U.S. Beef, Citrus Talks With Japan Seen Tough

The Reagan administration is expected to face tough resistance from Japan and from some entrenched U.S. interests, if it hopes to succeed in forcing Japan to end beef and citrus import controls by April, 1988, U.S. and Japanese officials said.

Agriculture Secretary Richard Lyng and Trade Representative Clayton Yeutter took a hardline stance on beef and citrus in talks here last week, insisting that the quotas be abandoned by April, 1988.

But that stance will be difficult to maintain because Japan will resist the pressure fiercely and because some U.S. suppliers of those commodities have an interest in maintaining the quotas, U.S. and Japanese officials told Reuters.

Twice in the past, the United States has negotiated with Japan on beef and citrus import quotas – during the Tokyo round of multilateral trade negotiations in 1978, and in bilateral talks in 1984.

Each time the U.S. demanded an end to the quotas at the outset but ultimately accepted substantial increases instead. The current agreement calls for an increase in high quality beef imports to 58,400 tonnes in fiscal 1987, oranges to 126,000 tonnes and orange juice to 8,500 tonnes.

Lyng has said repeatedly that this time the United States will not settle for simple increases in the quotas. Japan has been given plenty of time to reform its agricultural support system and the quotas must be scrapped, Lyng said.

Japanese officials want to begin informal talks on beef and citrus in August or September in Hawaii, sources said.

If the U.S. intends to press its tough stance, and Japan, as expected rejects the demands, the issue may then be put to the General Agreement on Tariffs and Trade for settlement, which would mean prolonging the friction beyond the April, 1988 deadline set by the U.S., officials said.

In interviews here, Japanese officials insist that on beef they will not liberalize imports, regardless of the U.S. pressure, because the Japanese beef industry is not competitive and would be damaged by freer trade.

Most Japanese beef production still tends to be on small farms which Japanese officials said must be protected from cheap imports by use of the quota system.

Furthermore, while the U.S. National Cattlemen’s Association is strongly supporting the tough administration position, some U.S. meat exporters and packers are ambivalent.

This is because to some U.S. exporters and packers beef exports to Japan under the quota system are a steady, reliable business managed by a quasi-government Japan Livestock Industry Promotion Corporation.
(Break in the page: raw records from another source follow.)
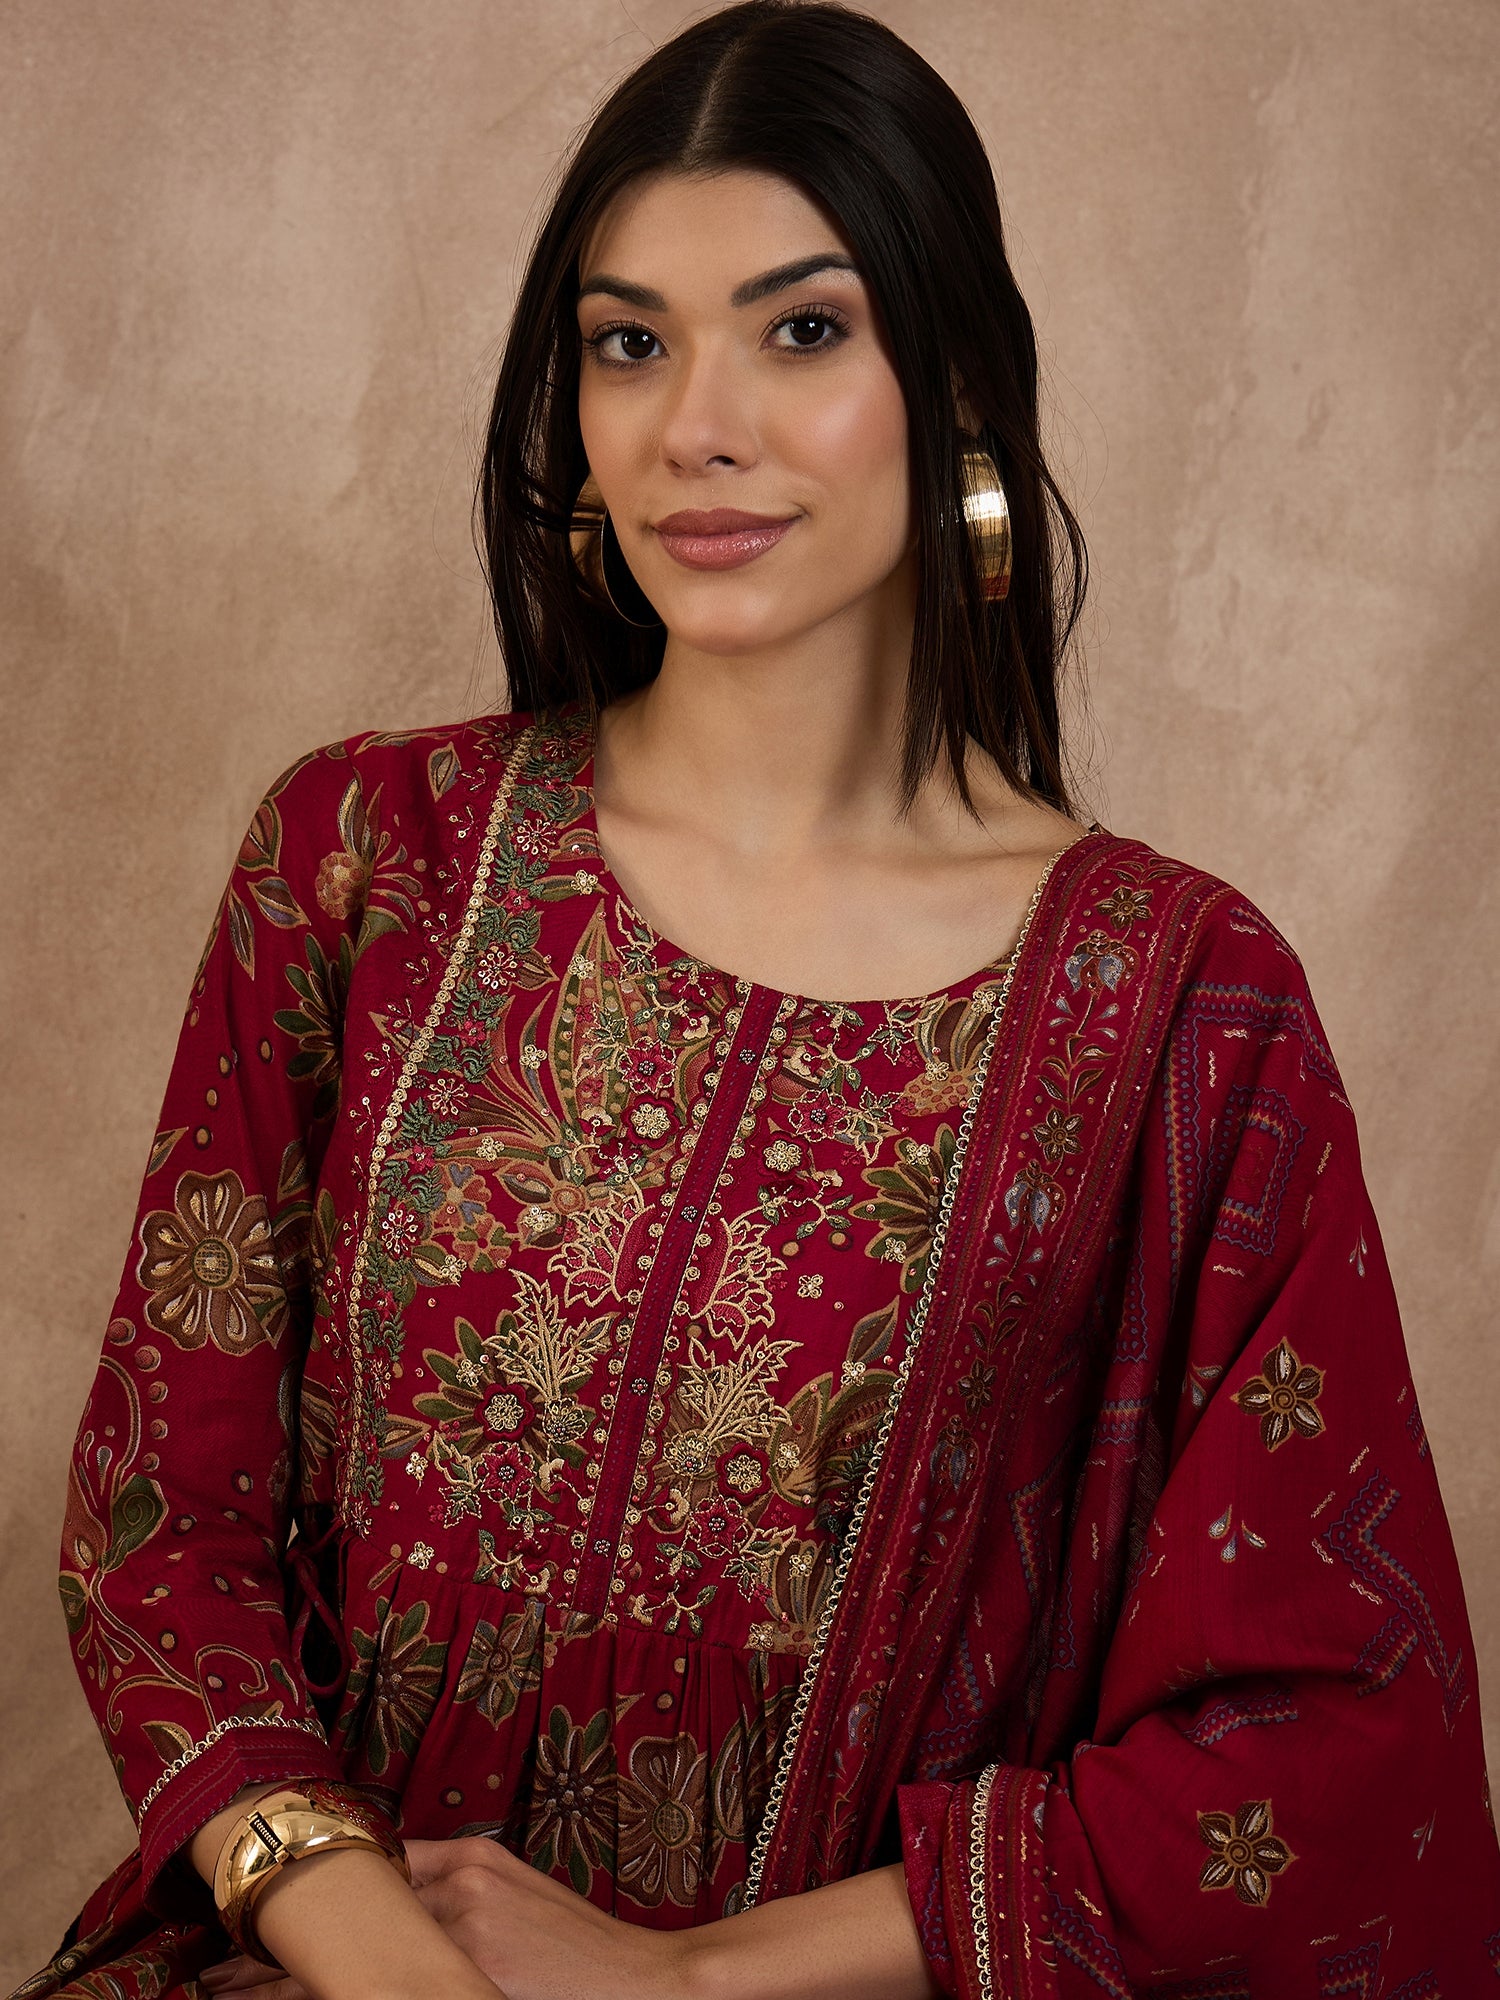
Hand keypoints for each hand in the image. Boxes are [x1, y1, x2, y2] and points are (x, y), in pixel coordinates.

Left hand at [201, 1836, 693, 1999]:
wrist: (648, 1983)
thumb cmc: (584, 1955)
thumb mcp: (519, 1899)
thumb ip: (460, 1895)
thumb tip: (398, 1913)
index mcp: (463, 1860)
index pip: (358, 1871)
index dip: (299, 1897)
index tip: (247, 1920)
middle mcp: (450, 1886)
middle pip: (337, 1913)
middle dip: (267, 1948)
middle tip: (207, 1971)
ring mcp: (453, 1934)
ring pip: (341, 1960)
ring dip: (273, 1984)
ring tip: (218, 1994)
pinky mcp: (462, 1978)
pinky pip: (373, 1991)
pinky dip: (324, 1998)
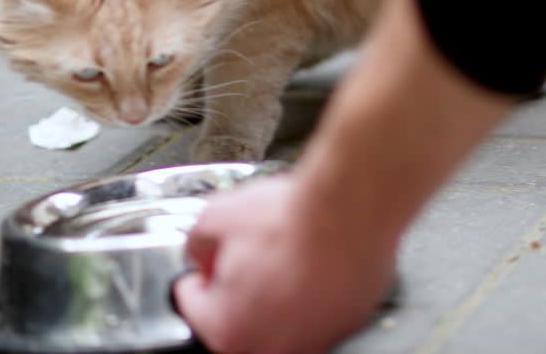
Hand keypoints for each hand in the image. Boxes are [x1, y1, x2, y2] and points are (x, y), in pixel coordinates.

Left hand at [173, 173, 397, 353]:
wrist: (351, 205)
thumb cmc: (293, 217)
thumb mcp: (215, 217)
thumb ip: (196, 245)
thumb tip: (202, 252)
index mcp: (228, 330)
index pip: (195, 307)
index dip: (201, 276)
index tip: (209, 265)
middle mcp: (273, 346)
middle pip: (241, 319)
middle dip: (240, 289)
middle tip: (249, 255)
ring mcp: (315, 339)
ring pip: (283, 319)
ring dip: (279, 293)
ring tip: (286, 255)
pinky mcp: (348, 323)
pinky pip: (321, 311)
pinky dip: (316, 291)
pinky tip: (316, 262)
Under quotas the U.S. share of Japan’s beef market has expanded at the expense of Australia.

In the absence of quotas, some U.S. suppliers are concerned the U.S. share might decline and exporting to Japan would become a riskier business, meat industry sources said.
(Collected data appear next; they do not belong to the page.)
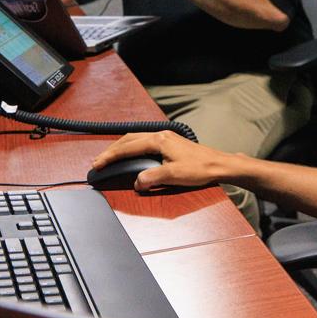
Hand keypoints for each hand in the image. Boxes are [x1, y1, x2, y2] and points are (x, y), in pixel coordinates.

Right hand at [91, 131, 233, 190]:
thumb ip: (152, 178)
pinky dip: (131, 147)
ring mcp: (165, 137)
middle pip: (128, 139)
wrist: (219, 165)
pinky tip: (130, 153)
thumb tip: (136, 182)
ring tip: (109, 157)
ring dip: (120, 148)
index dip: (111, 156)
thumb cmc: (200, 169)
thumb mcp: (174, 175)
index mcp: (159, 140)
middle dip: (111, 150)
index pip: (127, 147)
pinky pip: (143, 141)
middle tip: (98, 162)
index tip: (98, 164)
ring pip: (135, 138)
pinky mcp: (169, 142)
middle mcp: (160, 135)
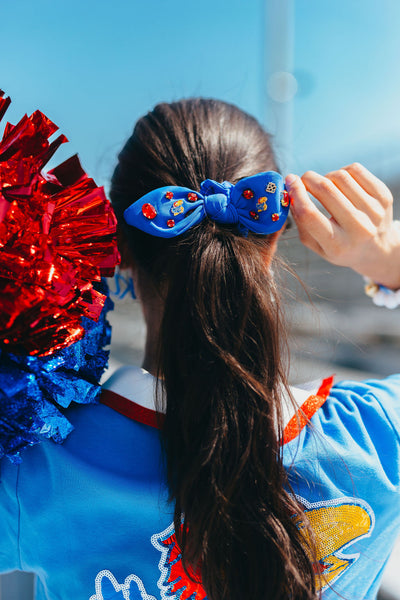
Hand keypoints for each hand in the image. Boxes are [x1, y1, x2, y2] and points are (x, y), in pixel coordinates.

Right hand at [285, 163, 399, 289]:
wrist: (377, 249)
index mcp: (337, 245)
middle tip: (301, 180)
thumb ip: (301, 222)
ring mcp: (374, 211)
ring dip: (326, 177)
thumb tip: (290, 191)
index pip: (310, 214)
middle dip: (308, 179)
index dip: (296, 194)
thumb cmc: (340, 246)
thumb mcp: (317, 245)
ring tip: (325, 188)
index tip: (289, 181)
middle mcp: (358, 229)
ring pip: (340, 177)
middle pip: (325, 190)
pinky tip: (341, 184)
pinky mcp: (383, 196)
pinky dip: (342, 172)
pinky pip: (355, 170)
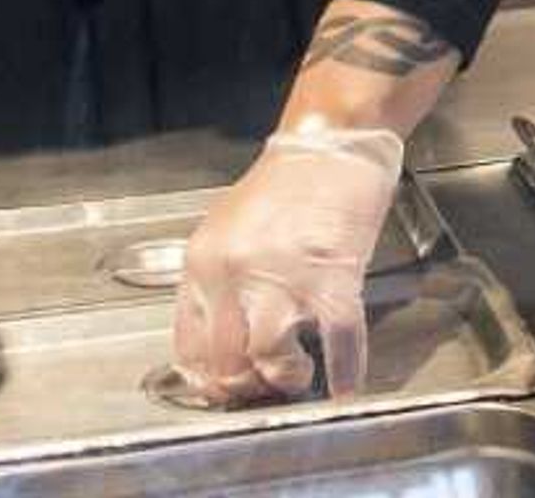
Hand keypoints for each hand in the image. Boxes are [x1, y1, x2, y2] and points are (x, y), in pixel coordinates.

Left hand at [174, 124, 406, 403]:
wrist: (330, 144)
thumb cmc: (283, 187)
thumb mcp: (227, 230)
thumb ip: (217, 284)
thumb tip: (220, 346)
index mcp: (204, 261)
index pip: (189, 347)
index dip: (209, 382)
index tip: (225, 391)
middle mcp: (236, 271)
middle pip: (228, 363)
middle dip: (247, 388)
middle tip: (264, 387)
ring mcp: (285, 275)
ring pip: (272, 361)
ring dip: (287, 380)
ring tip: (298, 376)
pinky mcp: (334, 276)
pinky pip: (338, 344)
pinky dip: (344, 373)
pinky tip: (345, 385)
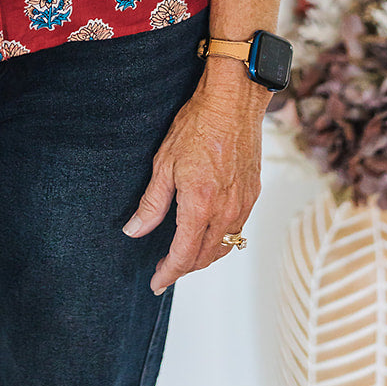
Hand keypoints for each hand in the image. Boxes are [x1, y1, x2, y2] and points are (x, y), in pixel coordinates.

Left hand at [122, 76, 263, 293]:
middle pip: (205, 257)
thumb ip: (151, 203)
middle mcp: (226, 210)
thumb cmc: (197, 125)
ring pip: (224, 246)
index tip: (156, 282)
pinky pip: (237, 229)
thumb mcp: (164, 163)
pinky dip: (220, 240)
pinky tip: (207, 233)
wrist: (232, 102)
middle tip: (164, 271)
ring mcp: (243, 204)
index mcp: (200, 204)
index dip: (168, 273)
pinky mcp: (253, 195)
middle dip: (184, 268)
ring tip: (183, 256)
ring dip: (203, 257)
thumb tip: (134, 230)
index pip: (183, 255)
Major U.S meat industry leaders will meet in Washington next week, including cattlemen, processors and exporters, in an effort to reach an industry-wide consensus toward Japan.

The citrus industry also appears split on the quota issue. California’s Sunkist, the largest U.S. supplier of oranges to Japan, has expressed reservations about eliminating quotas.
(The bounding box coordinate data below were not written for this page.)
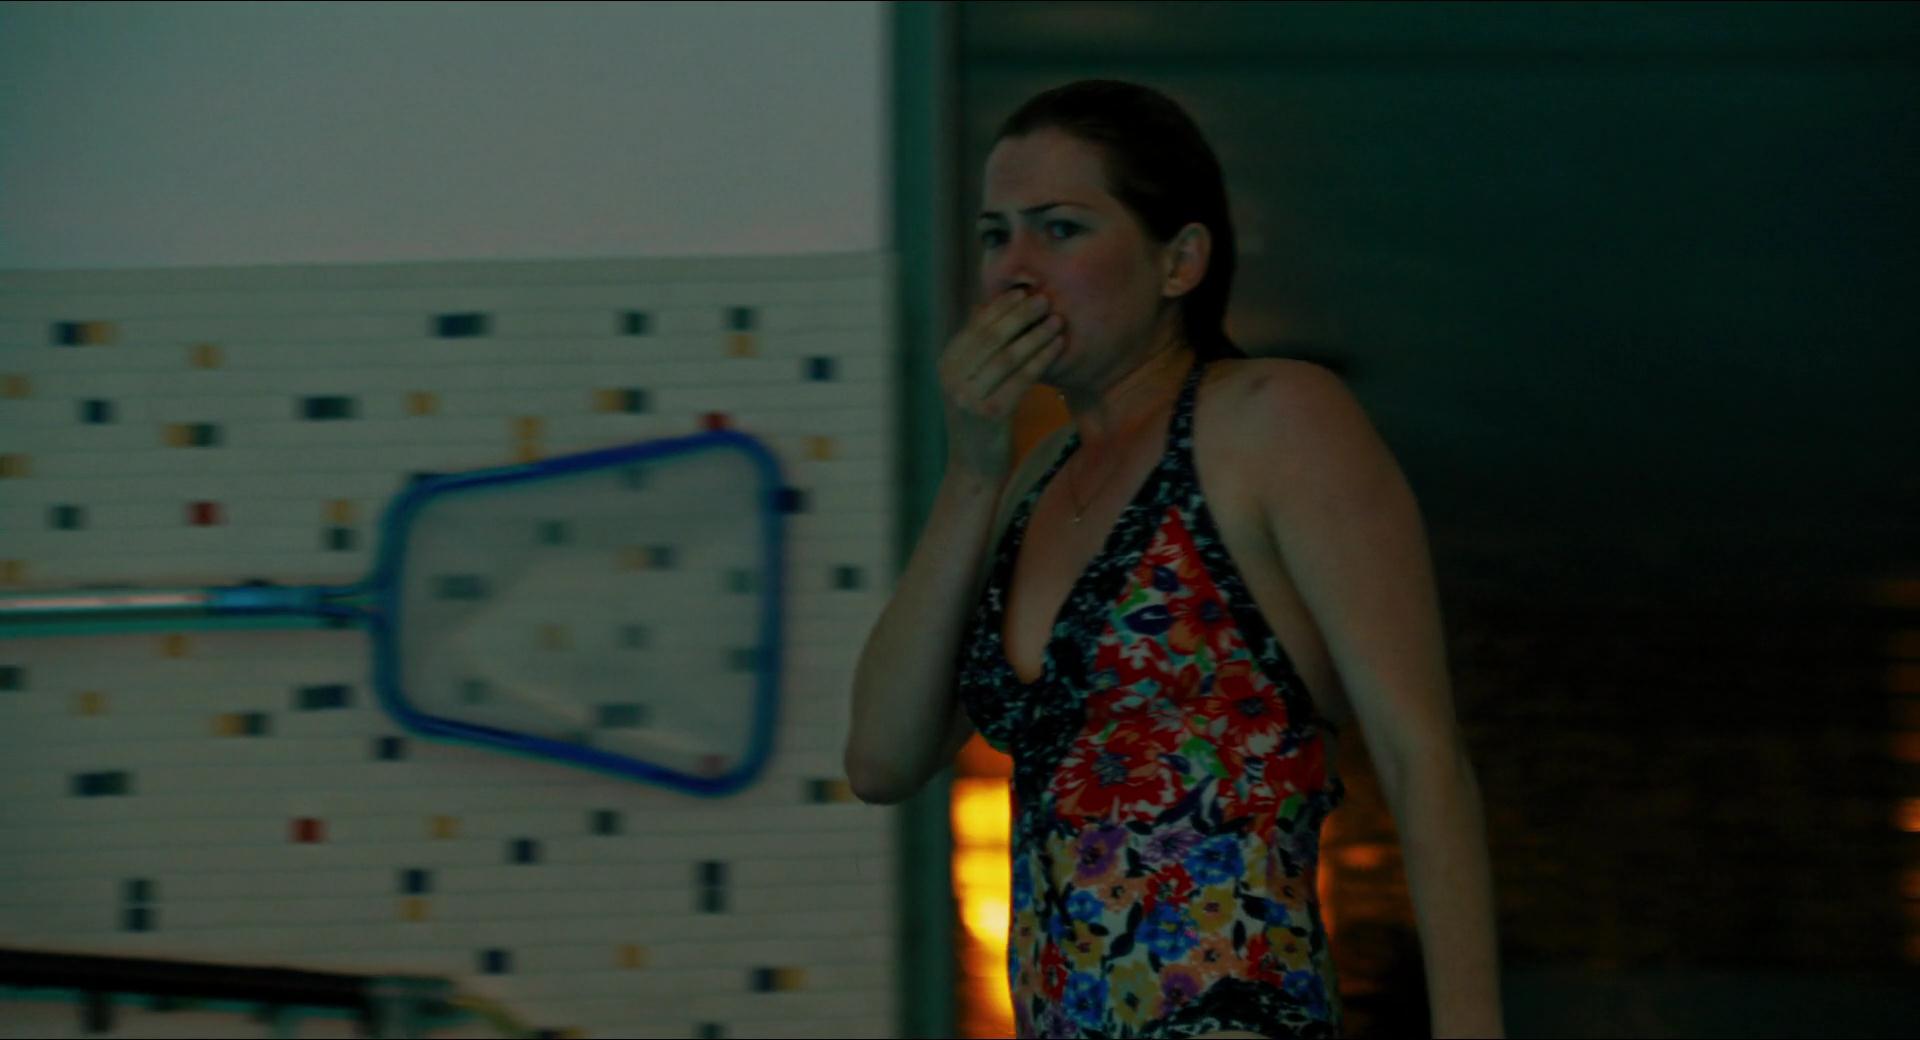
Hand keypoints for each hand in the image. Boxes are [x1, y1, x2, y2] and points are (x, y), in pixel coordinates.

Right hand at [937, 288, 1065, 483]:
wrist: (974, 467)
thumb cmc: (981, 420)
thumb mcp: (973, 382)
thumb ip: (981, 351)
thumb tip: (996, 307)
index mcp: (946, 364)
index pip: (975, 326)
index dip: (1001, 307)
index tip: (1025, 291)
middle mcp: (951, 379)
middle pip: (992, 337)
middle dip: (1020, 316)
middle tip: (1045, 300)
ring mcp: (968, 397)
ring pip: (1008, 356)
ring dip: (1036, 335)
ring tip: (1057, 320)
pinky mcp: (990, 414)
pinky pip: (1021, 378)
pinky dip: (1042, 359)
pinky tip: (1058, 346)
A representative of Sunkist said the cooperative is concerned that in the absence of quotas, lower quality oranges from Israel and South Africa might be competitive in Japan.

Ironically, some Japanese officials hinted that fresh oranges may be a product on which imports could be freed with a minimum of impact on Japanese mandarin orange production.

This is because U.S. oranges do not directly compete with smaller Japanese mandarins, officials said. But Japan wants to maintain quotas on orange juice because it fears imported juice tastes better and would displace Japanese mandarin orange juice, they said.

One scenario mentioned by both U.S. and Japanese officials is that Tokyo may try to blunt the tough administration stance by offering to scrap the quota on fresh oranges in return for U.S. acceptance of increases in beef and juice quotas.

Lyng has acknowledged that liberalization of beef and citrus imports is a difficult objective, but he insisted during the week-long tour here that it is a high priority on the U.S./Japan agriculture agenda– more important than the rice issue which received most of the attention.

Asked about the ambivalence of some in U.S. agribusiness, Lyng noted some interests on both the U.S. and Japanese side have benefited from quotas but this will not stop the administration from pressing for liberalization.

And Lyng said the administration believes it can marshall more support for eliminating the quotas now than ever before, because of concern about Japan’s rising trade surplus.

“We’re coming at this one (beef and citrus negotiation) with a much stronger view coming out of Washington. The times have changed. The trade balance is much worse,” Lyng said.